- [EXTRACT TO READ]
══════
Helwagen: Nobody discusses money figures with us. I assume some schools are interpreting the change with the NIL Go clearinghouse reviews to mean it is back to World’s Fair and you can spend whatever you want to get top players. But Ohio State is preferring to invest in the veteran players who will play and will find 3-5 transfers every year to plug holes. Hard to argue with that plan given last year’s result.

They don’t want to upset the salary structure by overpaying for freshmen who have a 50/50 chance of even helping you as freshmen. Jeremiah Smith? Yes. Bralan Womack is ranked 13th nationally and Savion Hiter is ranked 17th overall. They can command big bucks … and probably bigger bucks elsewhere than they can at Ohio State. Good luck to them.

I know for fans who follow recruiting it is very distressing to be in position to sign great players and not sign them.

foxr2001: For as much as NIL and the portal have impacted CFB, it seems to have impacted CBB even more. Presumably thats because a CBB team has far fewer players and a team can be dramatically impacted by just one top player. Do you see other reasons why CBB is been more impacted? Are CBB players more in the market for a big payday than CFB players? Any idea how much the top CBB players are making in NIL when compared to the top CFB players?
══════
- [QUESTIONS ON THE MATERIAL]
a) Do these statements agree with the NIL excerpt? Answer yes or no for each and quote the deciding words. (i) Helwagen says nobody discusses money figures with his side. (ii) Bralan Womack is ranked 17th overall. (iii) Ohio State will find 3-5 transfers every year to plug holes.
b) Could you reproduce the part of the NIL excerpt starting at "foxr2001: For as" and ending at "top CFB players?"?

- [STUDY MATERIAL]
══════
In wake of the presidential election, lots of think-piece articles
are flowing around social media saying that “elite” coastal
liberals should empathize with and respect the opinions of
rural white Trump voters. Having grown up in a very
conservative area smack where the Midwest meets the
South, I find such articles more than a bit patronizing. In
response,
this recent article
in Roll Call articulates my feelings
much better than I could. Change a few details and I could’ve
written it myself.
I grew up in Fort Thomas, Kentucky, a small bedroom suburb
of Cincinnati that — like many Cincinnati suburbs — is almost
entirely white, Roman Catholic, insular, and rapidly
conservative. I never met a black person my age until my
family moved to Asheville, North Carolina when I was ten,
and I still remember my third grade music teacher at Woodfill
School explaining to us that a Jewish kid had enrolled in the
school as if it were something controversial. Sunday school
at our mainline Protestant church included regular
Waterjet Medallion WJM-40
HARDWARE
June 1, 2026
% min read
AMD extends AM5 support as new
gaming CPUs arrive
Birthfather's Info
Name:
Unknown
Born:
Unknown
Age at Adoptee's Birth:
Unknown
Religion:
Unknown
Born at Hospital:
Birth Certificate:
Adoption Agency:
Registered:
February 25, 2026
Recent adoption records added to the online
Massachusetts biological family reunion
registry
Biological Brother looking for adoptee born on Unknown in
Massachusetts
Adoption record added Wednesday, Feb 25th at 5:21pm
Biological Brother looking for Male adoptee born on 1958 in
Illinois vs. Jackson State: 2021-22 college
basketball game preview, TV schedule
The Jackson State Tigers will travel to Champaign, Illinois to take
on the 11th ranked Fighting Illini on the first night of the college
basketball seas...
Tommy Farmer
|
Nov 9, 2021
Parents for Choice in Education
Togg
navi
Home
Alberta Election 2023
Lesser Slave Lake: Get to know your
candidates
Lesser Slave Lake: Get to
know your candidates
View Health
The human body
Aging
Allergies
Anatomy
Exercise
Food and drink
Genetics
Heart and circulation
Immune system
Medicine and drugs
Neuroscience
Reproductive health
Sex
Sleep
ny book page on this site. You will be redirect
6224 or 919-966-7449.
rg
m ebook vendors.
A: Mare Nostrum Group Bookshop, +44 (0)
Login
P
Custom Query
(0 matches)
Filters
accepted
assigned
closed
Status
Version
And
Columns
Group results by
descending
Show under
══════
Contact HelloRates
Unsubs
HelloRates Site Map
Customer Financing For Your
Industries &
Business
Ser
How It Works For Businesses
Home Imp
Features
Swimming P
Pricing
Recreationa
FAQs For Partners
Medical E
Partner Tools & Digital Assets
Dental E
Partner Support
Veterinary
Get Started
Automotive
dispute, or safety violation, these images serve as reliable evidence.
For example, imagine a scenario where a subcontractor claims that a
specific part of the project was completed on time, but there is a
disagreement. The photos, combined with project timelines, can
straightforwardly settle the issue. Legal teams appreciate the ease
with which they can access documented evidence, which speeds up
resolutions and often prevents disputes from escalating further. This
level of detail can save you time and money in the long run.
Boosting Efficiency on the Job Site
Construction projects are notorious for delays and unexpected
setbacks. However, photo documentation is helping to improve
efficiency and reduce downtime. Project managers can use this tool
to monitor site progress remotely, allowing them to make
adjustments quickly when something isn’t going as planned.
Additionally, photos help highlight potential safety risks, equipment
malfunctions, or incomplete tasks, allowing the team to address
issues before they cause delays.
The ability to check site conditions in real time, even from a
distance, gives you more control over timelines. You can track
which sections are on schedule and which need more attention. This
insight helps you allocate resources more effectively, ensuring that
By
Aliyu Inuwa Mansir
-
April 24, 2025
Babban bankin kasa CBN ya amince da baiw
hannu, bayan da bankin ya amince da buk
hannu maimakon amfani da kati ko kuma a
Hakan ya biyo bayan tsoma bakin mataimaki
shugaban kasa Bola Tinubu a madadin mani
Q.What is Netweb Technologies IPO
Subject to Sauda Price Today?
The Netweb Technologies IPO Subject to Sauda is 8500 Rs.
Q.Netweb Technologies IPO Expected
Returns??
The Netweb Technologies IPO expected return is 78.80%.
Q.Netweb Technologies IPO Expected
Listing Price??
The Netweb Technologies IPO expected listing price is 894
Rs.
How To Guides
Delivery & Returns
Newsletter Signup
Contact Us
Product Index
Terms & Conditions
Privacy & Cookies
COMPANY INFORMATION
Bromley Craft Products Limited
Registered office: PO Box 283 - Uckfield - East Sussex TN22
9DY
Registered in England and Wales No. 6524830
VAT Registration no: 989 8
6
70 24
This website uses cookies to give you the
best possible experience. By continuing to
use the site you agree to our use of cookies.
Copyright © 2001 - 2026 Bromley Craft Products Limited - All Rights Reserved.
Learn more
══════
- [PER-TASK OUTPUTS]
a)
(i) Yes: "Nobody discusses money figures with us."
(ii) No: "Bralan Womack is ranked 13th nationally"
(iii) Yes: "will find 3-5 transfers every year to plug holes"

b)
foxr2001: For as much as NIL and the portal have impacted CFB, it seems to have impacted CBB even more. Presumably thats because a CBB team has far fewer players and a team can be dramatically impacted by just one top player. Do you see other reasons why CBB is been more impacted? Are CBB players more in the market for a big payday than CFB players? Any idea how much the top CBB players are making in NIL when compared to the top CFB players?